Supported by the National Science Foundation Collaborator: University of Michigan Collaborator: Michigan State University Collaborator: Wayne State University Collaborator: Indiana University

OSiRIS CephFS and S3 storage is accessible using our Globus endpoints.

The Globus CephFS endpoints are:

osiris@um
osiris@wsu
osiris@msu

All have an identical view of the OSiRIS data on CephFS as you also can see via ssh/scp access

The Globus OSiRIS S3 endpoints are:

osiris-s3rgw@um
osiris-s3rgw@msu
osiris-s3rgw@wsu

You will be able to access data buckets associated with the S3 userid mapped to your CILogon identity. By default every person has an S3 identity which is the same as the username which identifies you for CephFS and ssh login.

If you are planning to access OSiRIS via Globus then you will need to go to cilogon.org and login with any identity provider. It does not have to be the same provider used for OSiRIS (but most likely is).

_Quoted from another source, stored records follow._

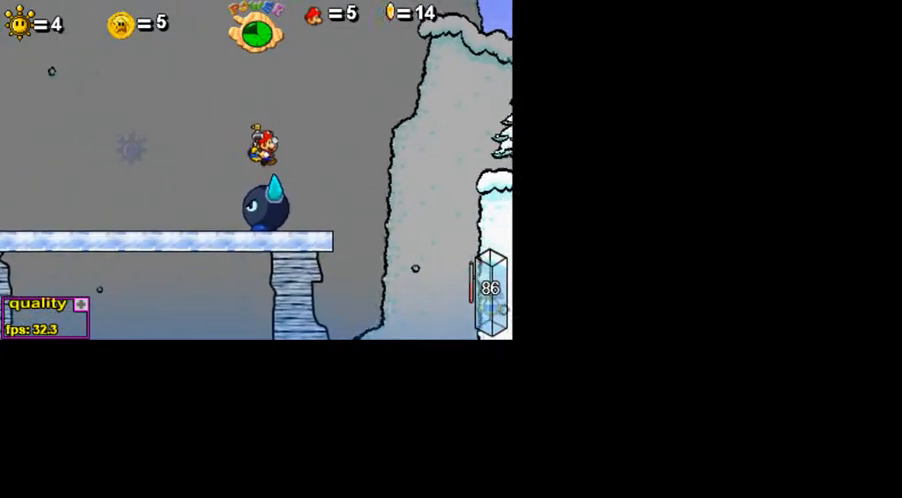
{"keys": ["left"], "events": [[100, "right", "up"], [150, "left", "down"]]}
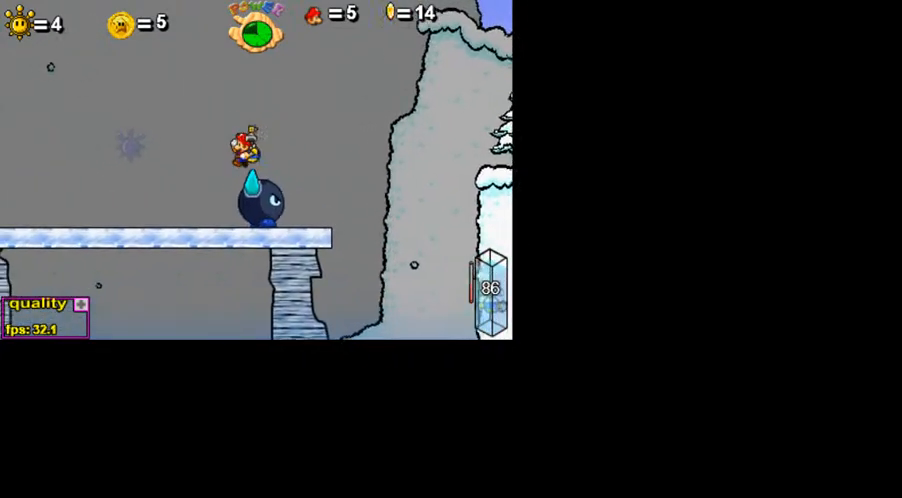
{"keys": ["right"], "events": [[100, "left", "up"], [200, "right", "down"]]}
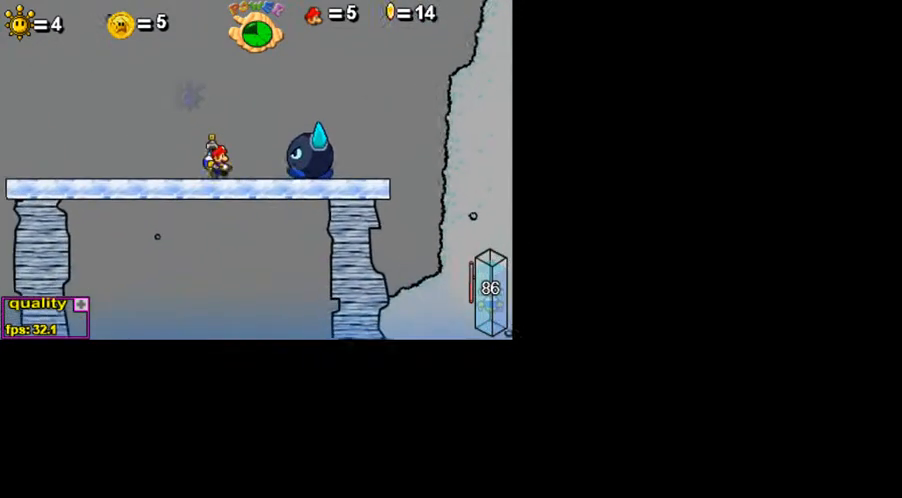
{"keys": ["right"], "events": [[100, "c", "down"], [250, "up", "down"], [400, "up", "up"], [450, "c", "up"]]}
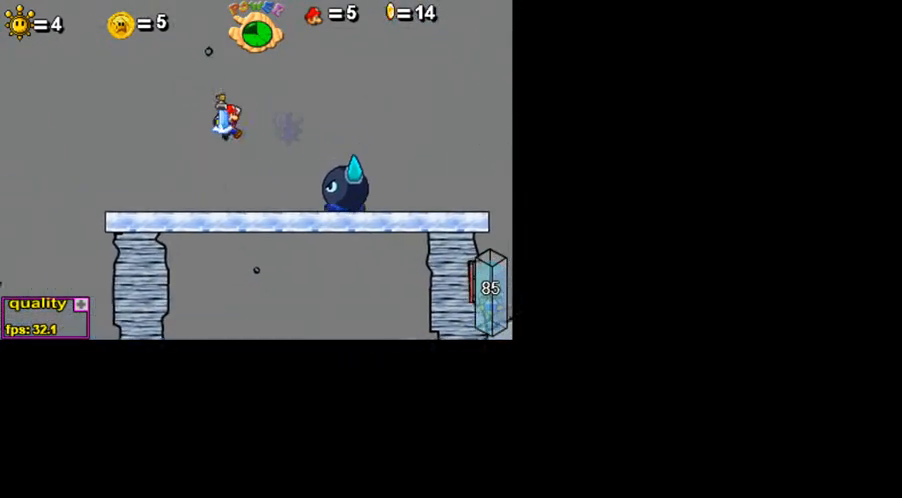
{"keys": ["c", "down", "right", "up"], "events": [[250, "up", "down"], [300, "c", "down"], [300, "down", "down"]]}
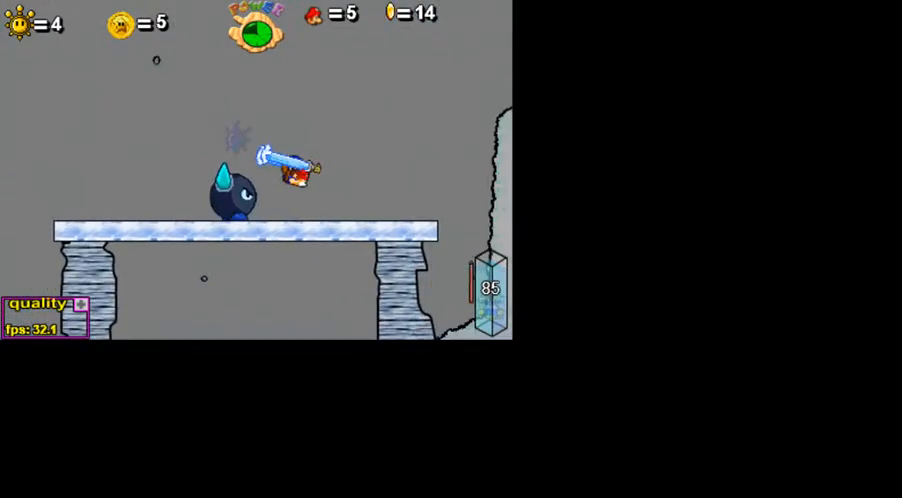
{"keys": ["left", "up"], "events": [[250, "down", "up"], [250, "left", "down"], [250, "right", "up"], [300, "c", "up"], [300, "up", "up"], [350, "up", "down"], [450, "up", "up"], [500, "up", "down"]]}
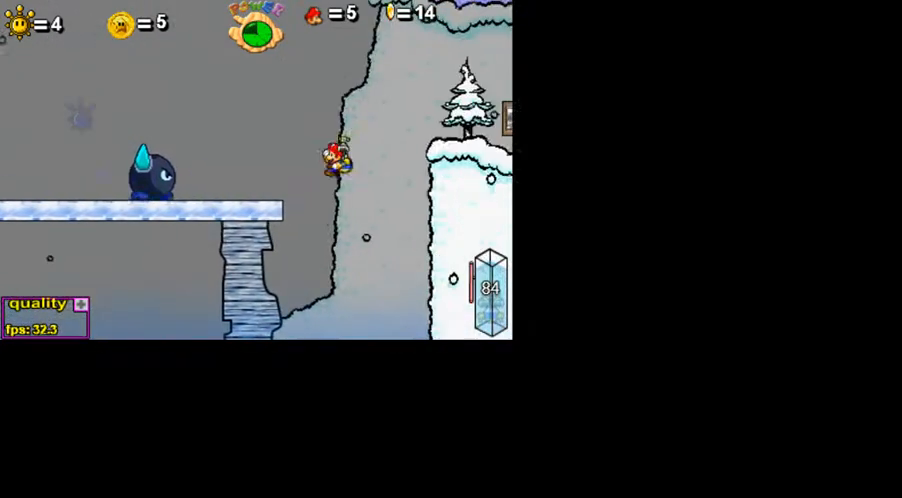
{"keys": ["c", "left", "up"], "events": [[50, "up", "up"], [100, "up", "down"], [150, "c", "down"]]}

Send to osiris-help@umich.edu the “Certificate Subject” given to you by CIlogon and request globus access in the email. The subject will resemble this string:

/DC=org/DC=cilogon/O=YourOrg/CN=Your Name A12345

Once we have configured your account for Globus access login and transfer data at globus.org.

Search for ‘osiris’ and you should see our endpoints:

Globus endpoint search

Ignore any endpoints with ‘#’ in the name. They are left for the convenience of some existing users but should not be used going forward.

Globus Permissions and Shares

When you access Globus CephFS endpoints your access is determined by Posix (unix-style) permissions for CephFS. Please look at information about OSiRIS default groups for more details and how to create additional groups for other OSiRIS-enrolled collaborators.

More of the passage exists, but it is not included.